Wpis z mikrobloga

Kilka dni temu po nieprzyjemnych przeżyciach w poprzednim mieszkaniu w #lodz przeprowadziłam się.

Dziś po raz pierwszy usłyszałam "obce" pukanie do drzwi. Za drzwiami widzę parę ok. 25-30 lt.

-Pozamiatane. Czy ja coś odwaliłam?

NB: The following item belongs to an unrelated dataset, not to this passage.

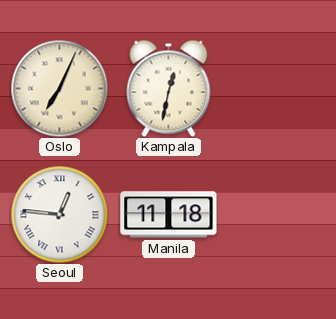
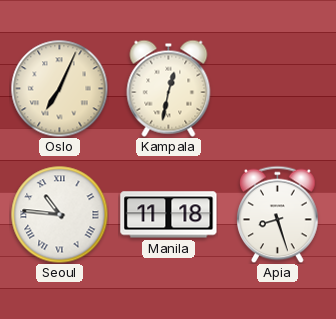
Seoul: 12:46 -> 10:46
Apia: none -> 8:27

Nie przypominam sobie - myślę. Otwiram drzwi i słyszę:

-Witamy nową sąsiadkę! Przepraszamy, że tak późno, ale nie mogliśmy pani złapać. Przynieśliśmy Pani ciasto i wazonik, żeby się dobrze mieszkało.

Serce mi się rozpuściło. Pierwszy raz ktoś mnie tak miło powitał()

#przeprowadzka #mieszkanie #sasiedzi
  • 38
  • Odpowiedz
  • Otrzymuj powiadomienia
    o nowych komentarzach

  • 1
@Jofridd: Coś takiego w Polsce, a do tego w Łodzi? Na pewno nic nie zwinęli? Albo ogarniali teren na przyszłość.

A tak poważnie - naprawdę miło.
  • Odpowiedz
@Jofridd: A nie przypadkiem na Wschodniej? Z filmiku z Wuwuniem tak każdy wywnioskował bo jak szli do domu tych "gwiazd" to ludzie rozpoznali, że to jest Wschodnia (a potem ustalili, że to wschodnia 55 :P)
  • Odpowiedz
@Sajsu: Nie:P Ale po moich starych wpisach mój znajomy z wykopu wywnioskował gdzie mieszkam i jak mieliśmy się spotkać to podjechał w okolicę. I tak czekał 200 m od mojego mieszkania:)

@Kramarz: Blokowisko na Polesiu czy innej Retkinii.
  • Odpowiedz
@Jofridd: Czemu? W Łodzi nie spotkałem się jeszcze z chamstwem przypadkowo zapytanych o coś osób w takiej Warszawie np. czy Zgierzu już tak :P Sąsiedzi też są spoko u mnie.